3. The estate was purged of the trust by the title passing to Daniel Curtiss, a bona fide purchaser without notice. 1 Story Eq. Jur., §§ 409, 410.
4. The admissions and promises found to have been made by Cynthia Booth during coverture, do not remove the bar of the statute of limitations. And if they amount to any thing, they are simply parol promises to pay the debt of another.
5. If the claim as found by the auditor is allowed, interest can be added only from the death of Mrs. Abijah Peck. She, and not the present claimants, was entitled to the interest during her life.
Cothren, for the appellees.
[MAJORITY — Butler, J.]
Butler, J.
It appears from the finding in this case that the claimants, or those whom they represent, as heirs at law of Asa Peck, deceased, furnished to their brother, Isaac Peck, a certain amount of money, pursuant to an agreement that it should be used by him in the purchase of a place, to be held by him in trust, for the use and benefit of their mother during her life, and on her decease for the use and benefit of said heirs. The case differs from the ordinary case, where money is furnished by one party to another party, to enable the former to purchase property and hold in his own name for the benefit of the latter, in this, that an express trust was intended to be created for the benefit of the third party, their mother. The creation of such an express trust for Mrs.

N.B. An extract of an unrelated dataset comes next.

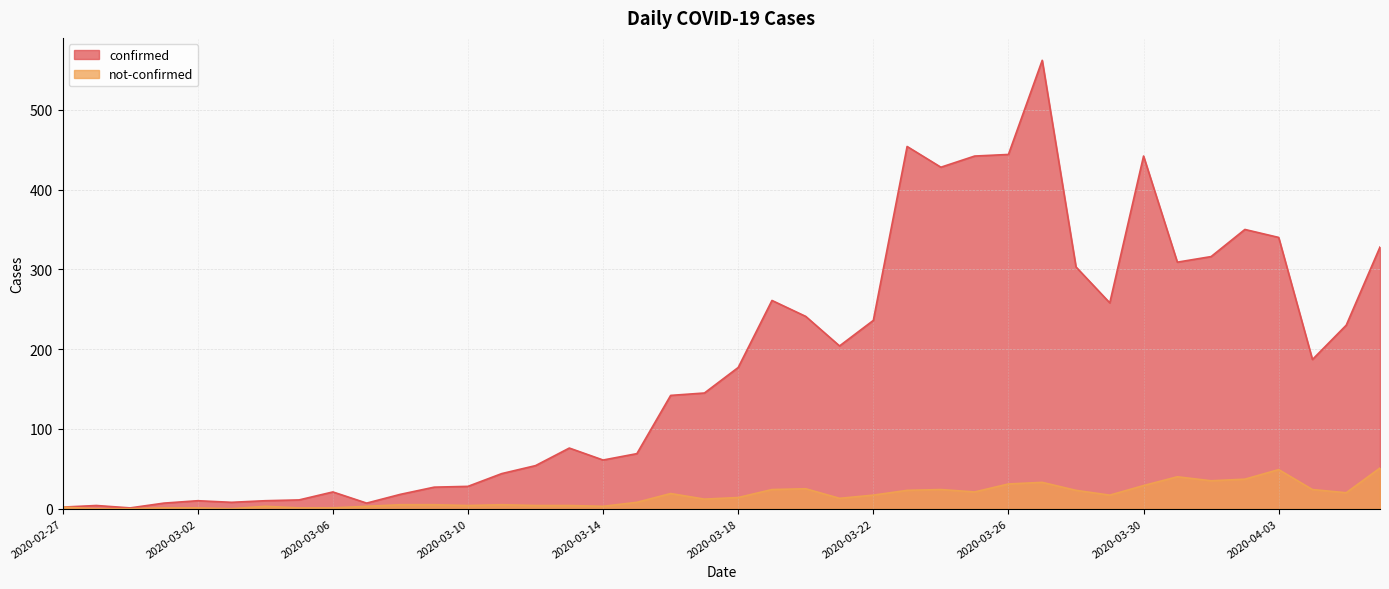

What is the sum of the confirmed values at 2020-03-15 and 2020-03-25?

511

Peck was the sole object and purpose of the arrangement, and so far as the agreement may be said to contemplate any further trust, it had no other object or purpose than to secure to those who advanced the money, their interest, on the termination of the trust for the mother. So far then as there was any trust in favor of the heirs who advanced the money, it was such as the law would have implied, or would by implication have resulted to them from the mere fact that they furnished the money for that purpose. Upon a fair construction of the finding therefore, we are of opinion that the agreement, so far as it related to the interest of the claimants, imported no more than such agreements usually import, when money is furnished for the purchase of property, or than the law would import from the act, and that the trust was not of such a character that parol evidence could not be admitted to prove it. The decedent moreover, in her life time, disposed of the property and repudiated the trust for Mrs. Peck, and thenceforth acknowledged that she held the share of the claimants in money to their use. We do not think under such circumstances her representative can maintain the defence he has attempted to interpose.

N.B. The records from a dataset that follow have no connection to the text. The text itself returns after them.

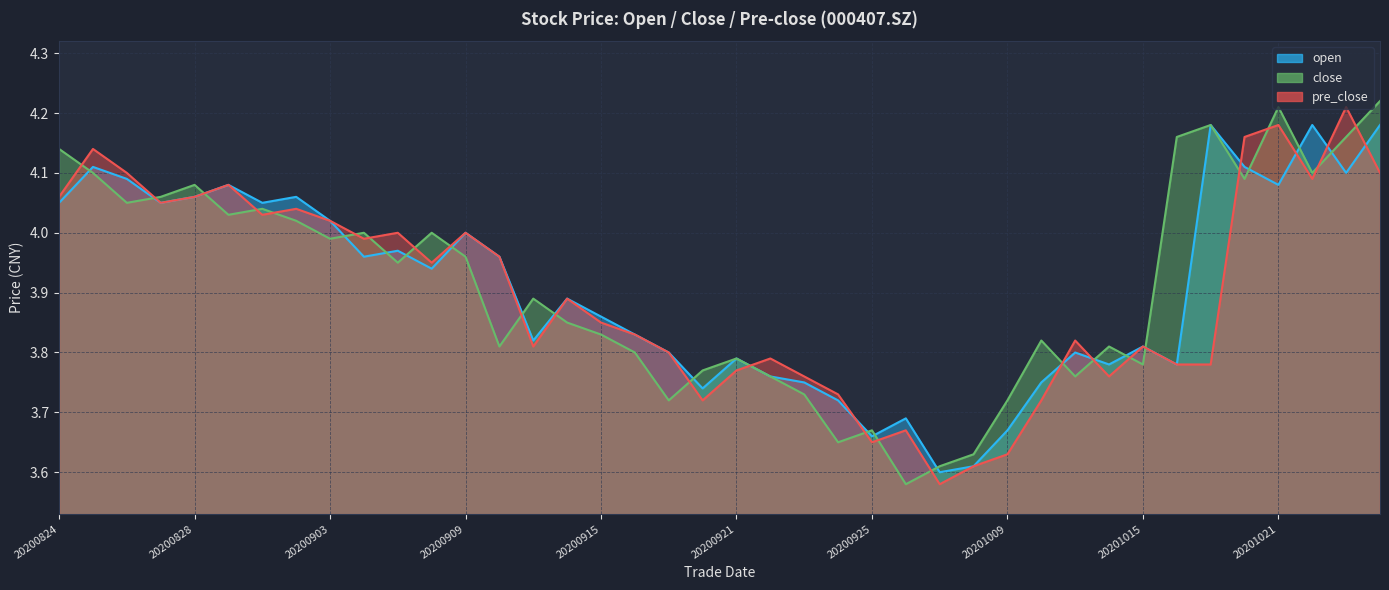

Rank the series by their maximum value, from lowest to highest.

open, pre_close, close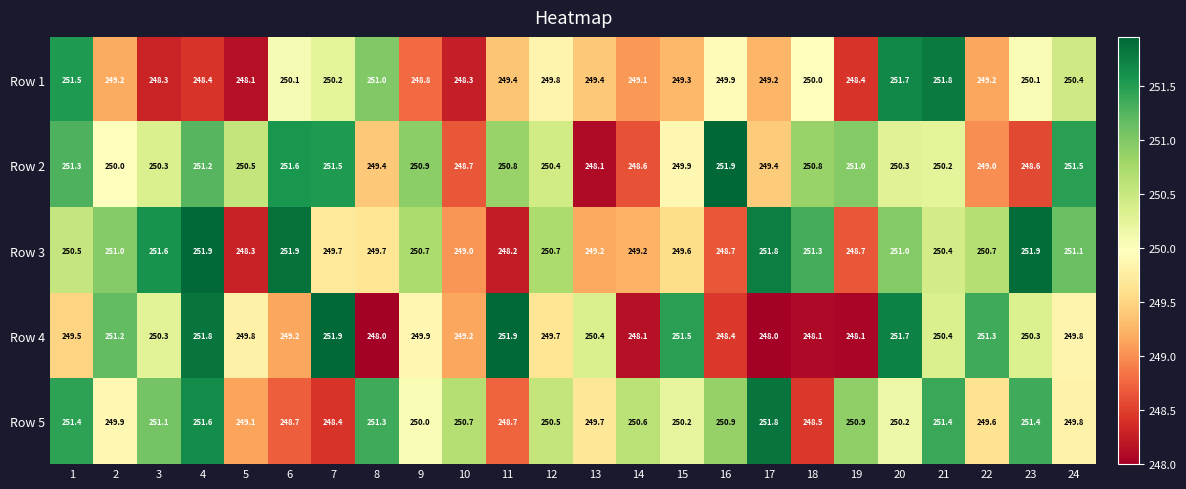

Is the value of Row 4 at 18 greater than the value of Row 5 at 14?

No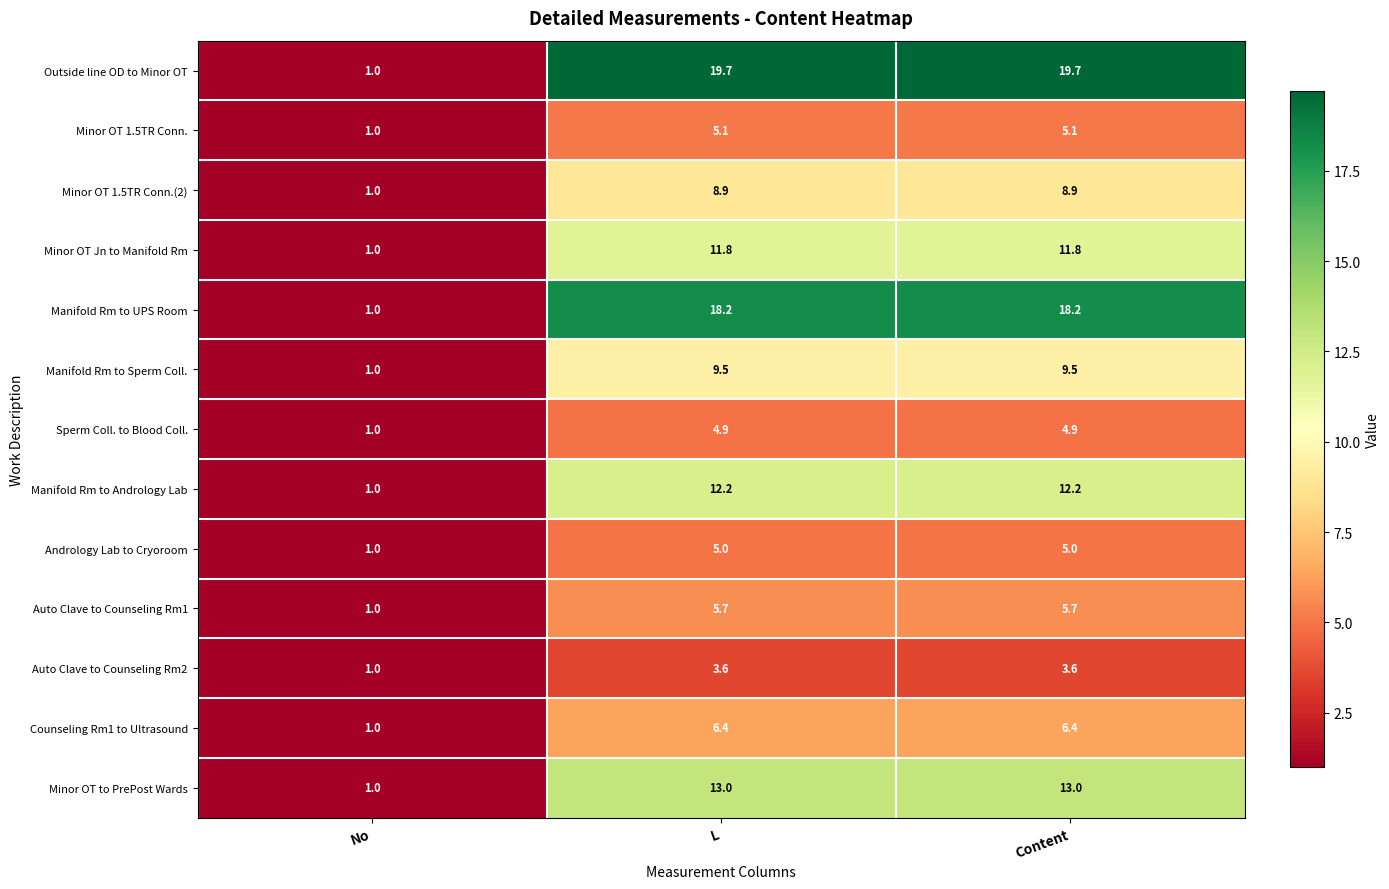

Which series has the widest spread of values?

Outside line OD to Minor OT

2. We have no difficulty in relation to the claim that the trust was purged, by reason of the fact that the title passed from Isaac to Cynthia through Daniel Curtiss. It was substantially a conveyance from Isaac to Cynthia, she agreeing to hold for the same uses and purposes.

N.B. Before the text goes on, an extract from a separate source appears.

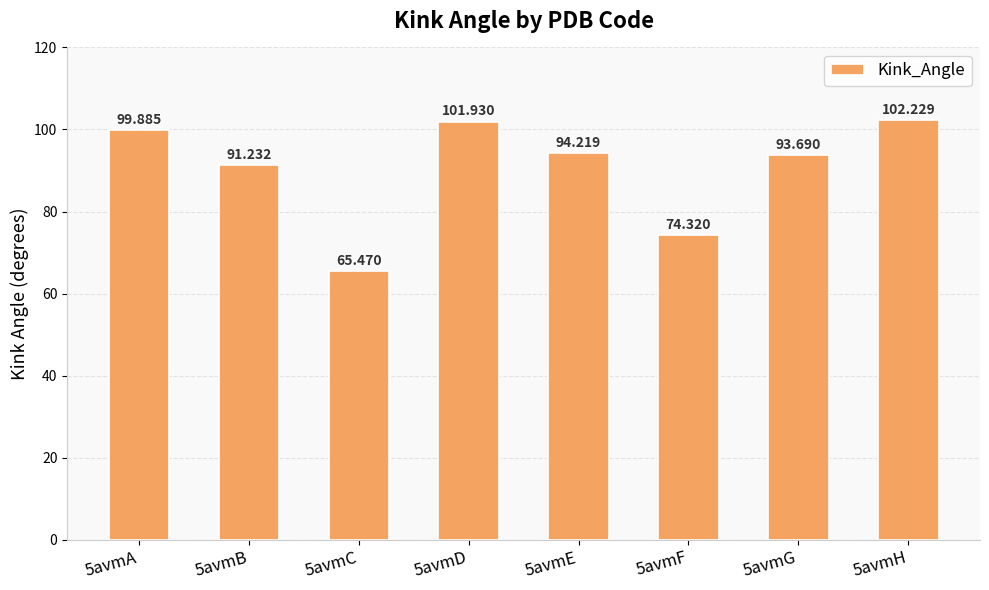

What is the minimum value shown in the chart?

65.5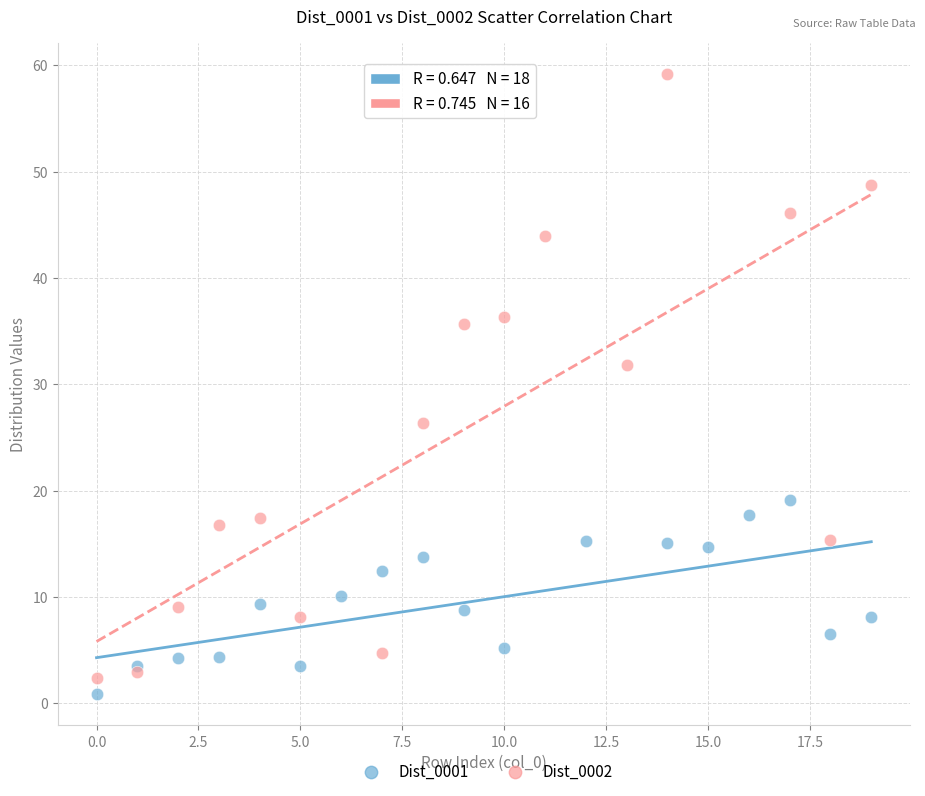

Which series has the widest spread of Y values?

Dist_0002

8. When Cynthia Peck sold the property and repudiated the trust for Mrs. Peck, a proportion of the avails of the sale, equivalent to the sum originally advanced by the claimants, became money had and received to their use, in her hands, and a lawful claim in their favor. The subsequent promises and acknowledgments of Cynthia were sufficient to prevent the statute of limitations from barring the claim, and it is a valid and subsisting one against her estate. And as Cynthia disposed of the trust estate and repudiated the trust, and both were acquiesced in by Mrs. Abijah Peck, we are further of opinion that the claimants are entitled to interest from the time of the sale.
The Superior Court is advised to decree accordingly.
In this opinion the other judges concurred.